* DATA FOR ANALYSIS:
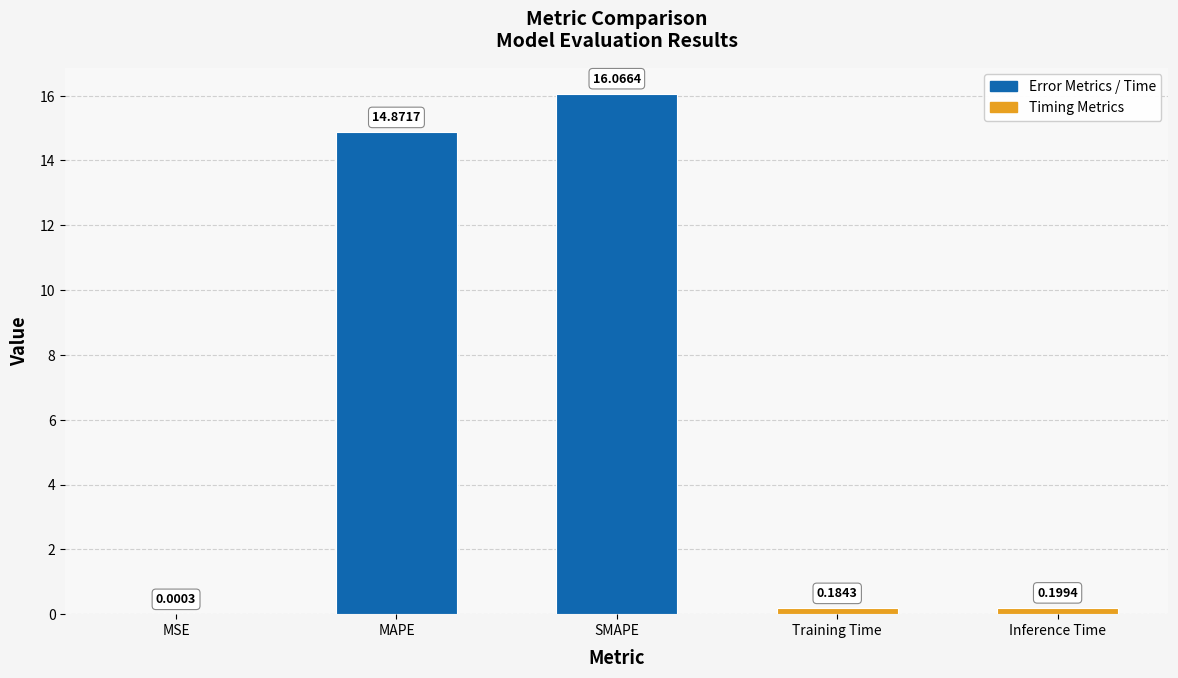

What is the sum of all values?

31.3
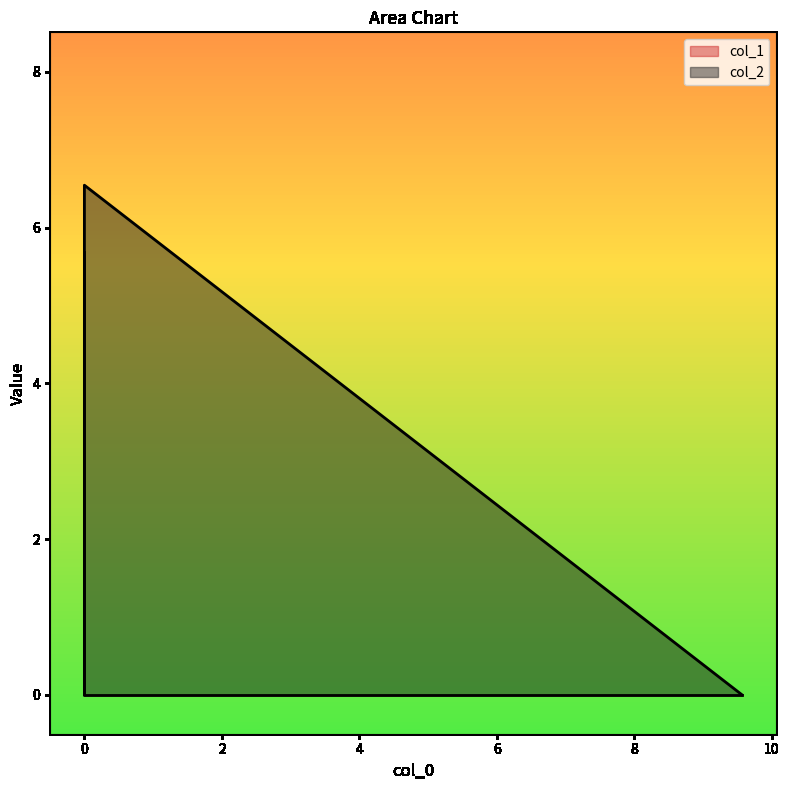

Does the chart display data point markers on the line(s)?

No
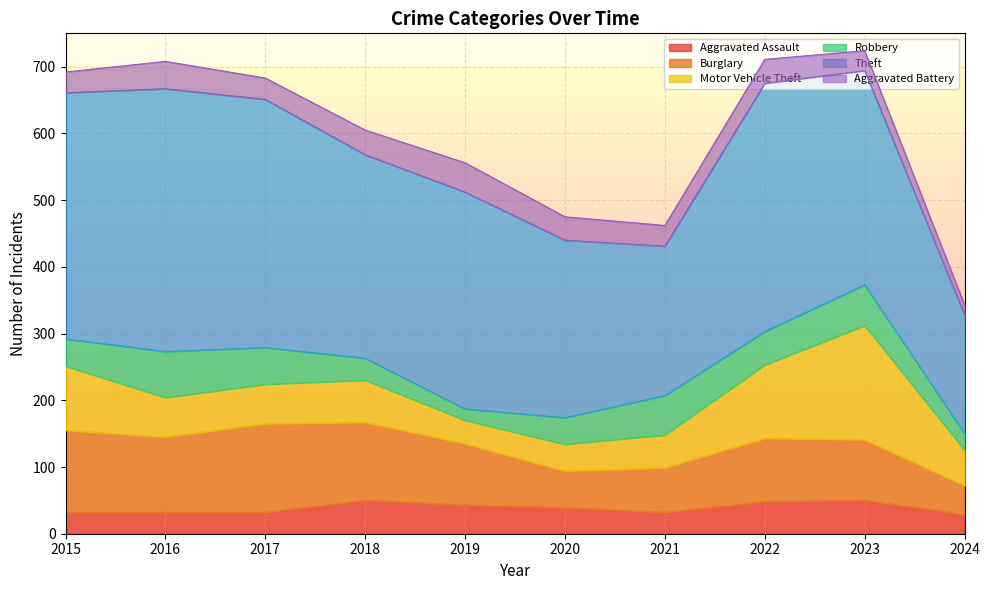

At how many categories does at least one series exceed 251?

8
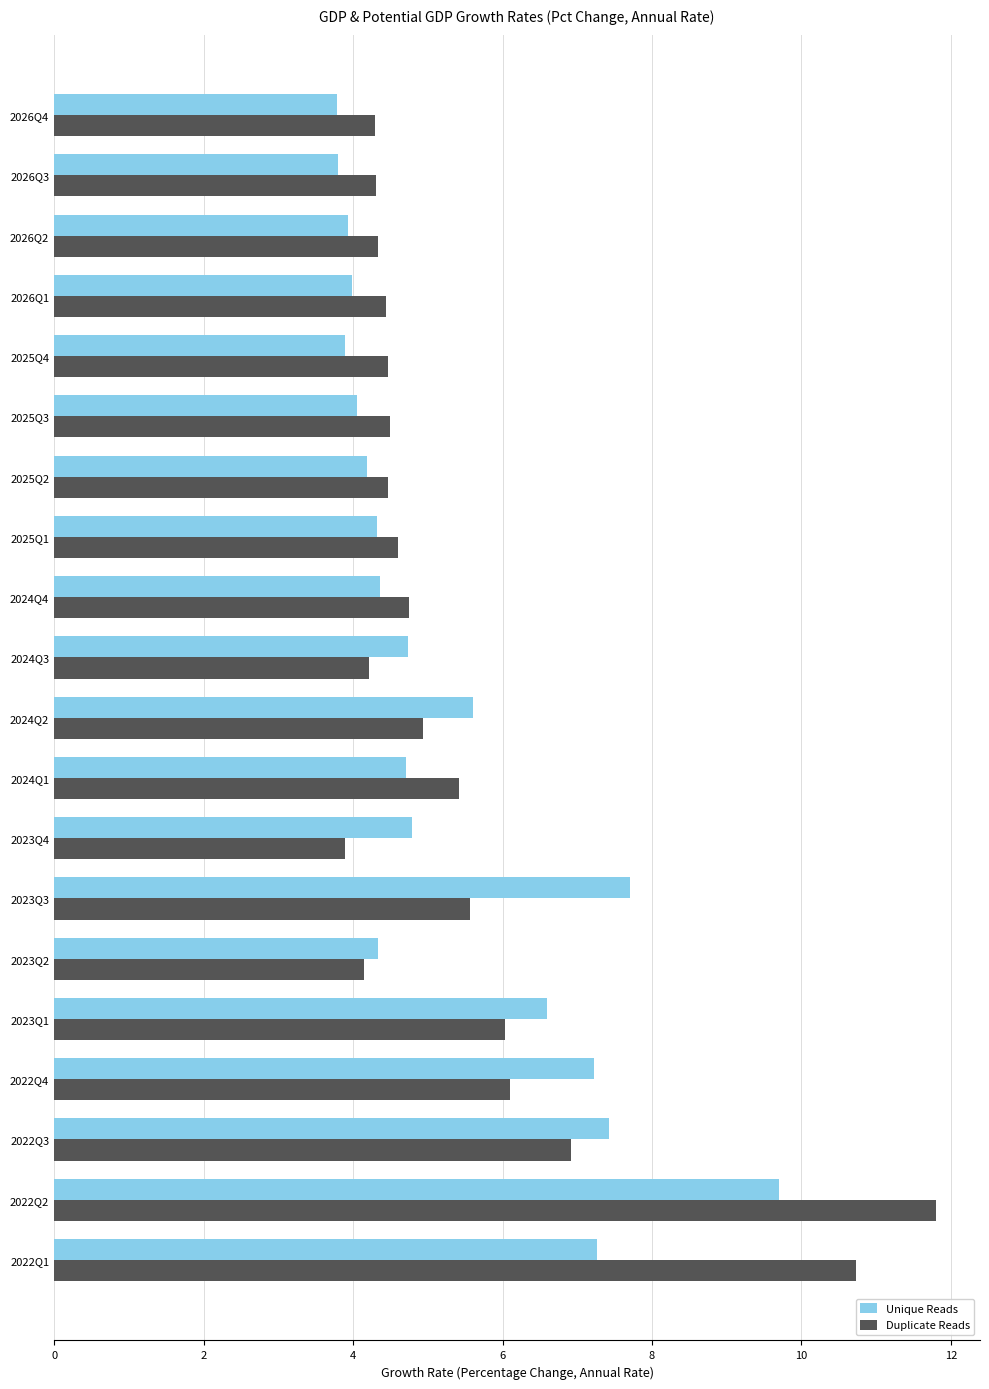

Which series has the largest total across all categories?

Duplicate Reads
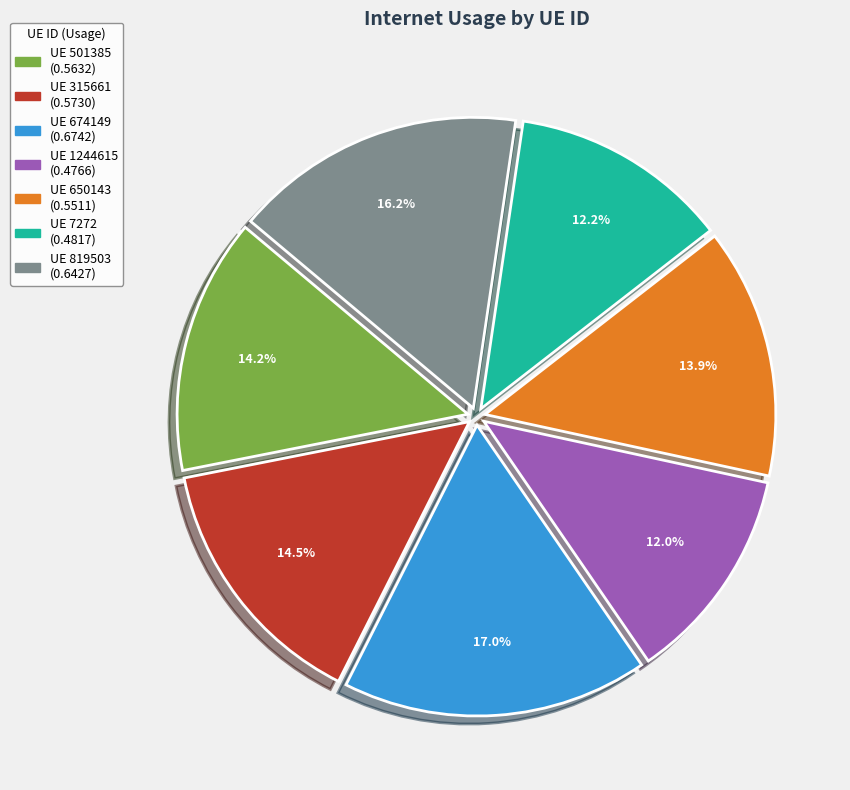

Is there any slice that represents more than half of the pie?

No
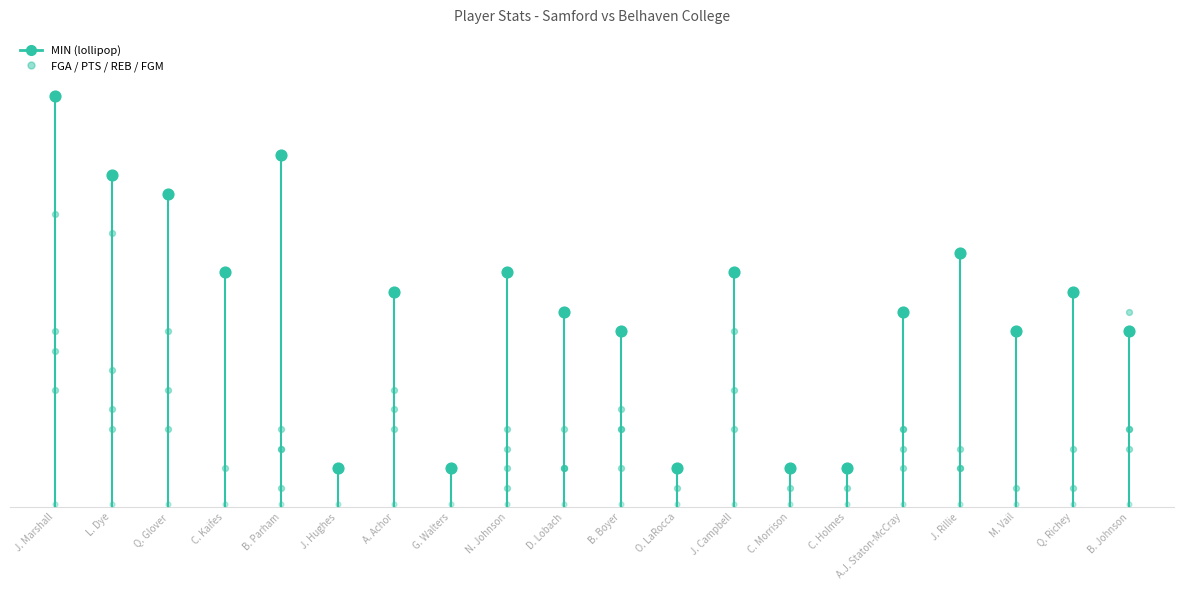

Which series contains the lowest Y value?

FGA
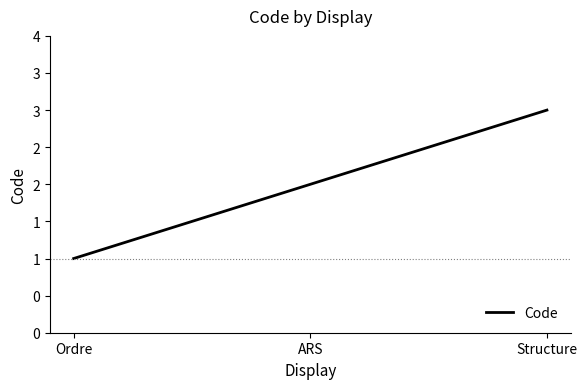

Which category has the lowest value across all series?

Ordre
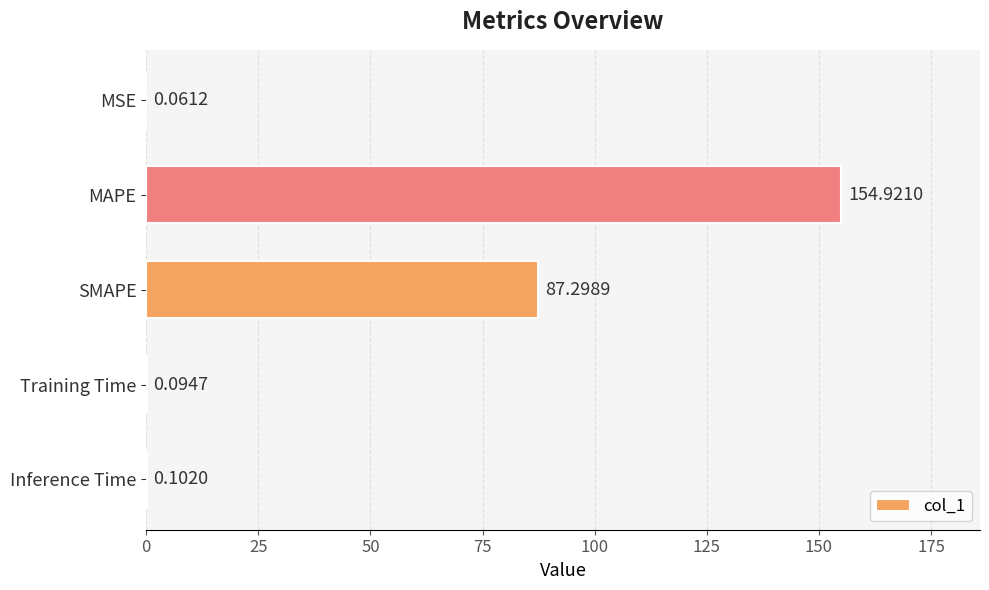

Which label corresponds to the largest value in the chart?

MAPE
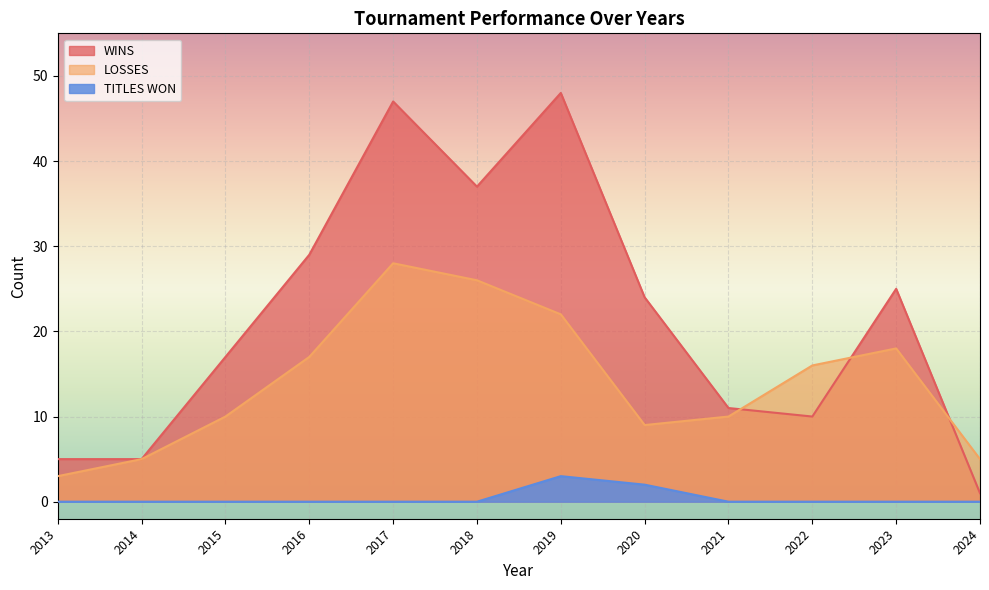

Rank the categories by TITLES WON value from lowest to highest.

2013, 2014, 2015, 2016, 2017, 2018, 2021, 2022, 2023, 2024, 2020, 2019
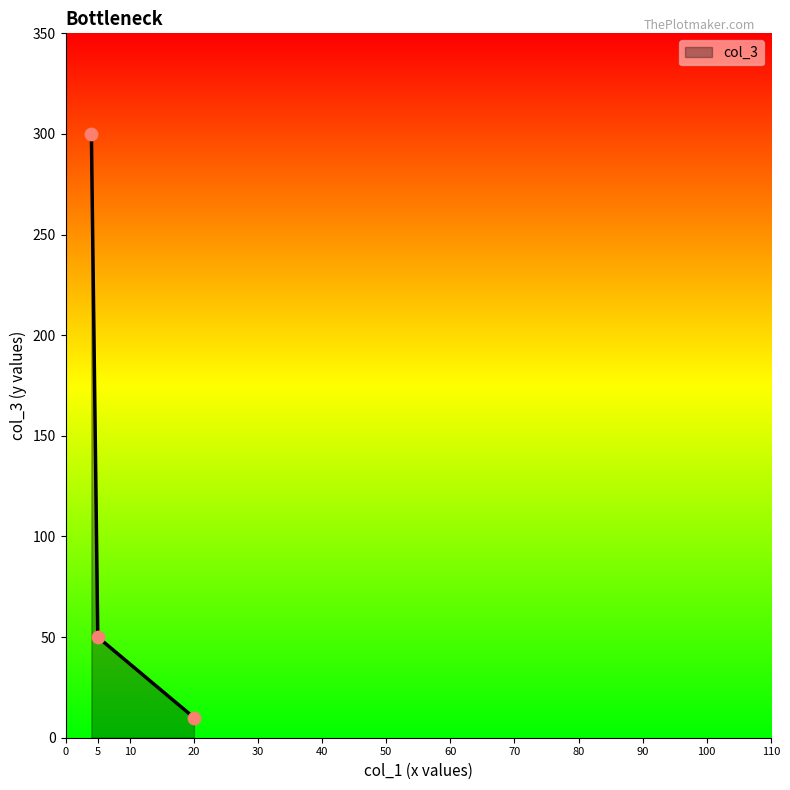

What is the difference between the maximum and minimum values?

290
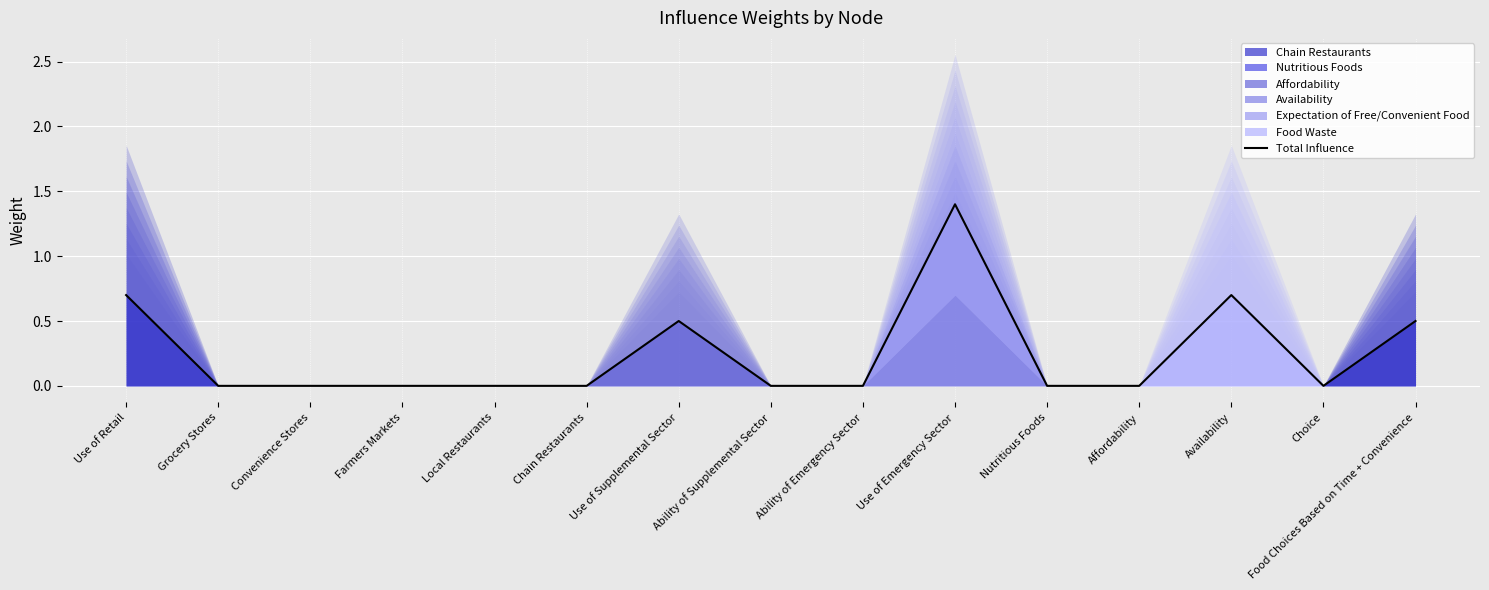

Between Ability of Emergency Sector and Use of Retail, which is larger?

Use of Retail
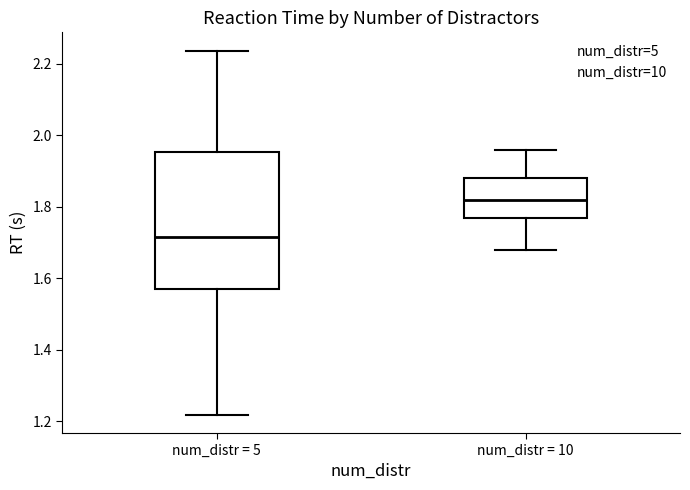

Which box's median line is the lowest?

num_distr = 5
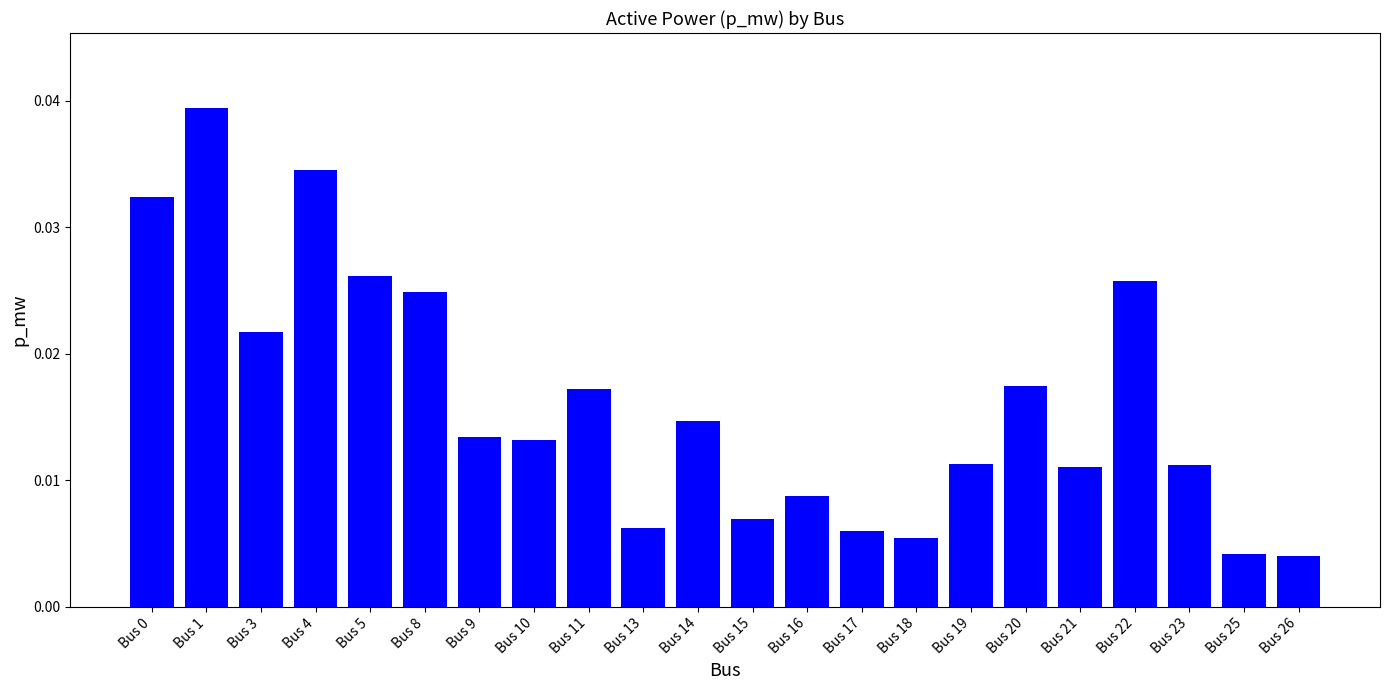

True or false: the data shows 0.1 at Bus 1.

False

* EXERCISE PROMPT: Turn the entries above into a numbered list with one line per item, leaving out blank lines and the bracketed picture markers.

* WRITTEN SOLUTION:
1. What is the sum of all values?
2. 31.3
3. Does the chart display data point markers on the line(s)?
4. No
5. At how many categories does at least one series exceed 251?
6. 8
7. Which series has the largest total across all categories?
8. Duplicate Reads
9. Is there any slice that represents more than half of the pie?
10. No
11. Which series contains the lowest Y value?
12. FGA
13. Which category has the lowest value across all series?
14. Ordre
15. Which label corresponds to the largest value in the chart?
16. MAPE
17. Rank the categories by TITLES WON value from lowest to highest.
18. 2013, 2014, 2015, 2016, 2017, 2018, 2021, 2022, 2023, 2024, 2020, 2019
19. What is the difference between the maximum and minimum values?
20. 290
21. Between Ability of Emergency Sector and Use of Retail, which is larger?
22. Use of Retail
23. Which box's median line is the lowest?
24. num_distr = 5
25. True or false: the data shows 0.1 at Bus 1.
26. False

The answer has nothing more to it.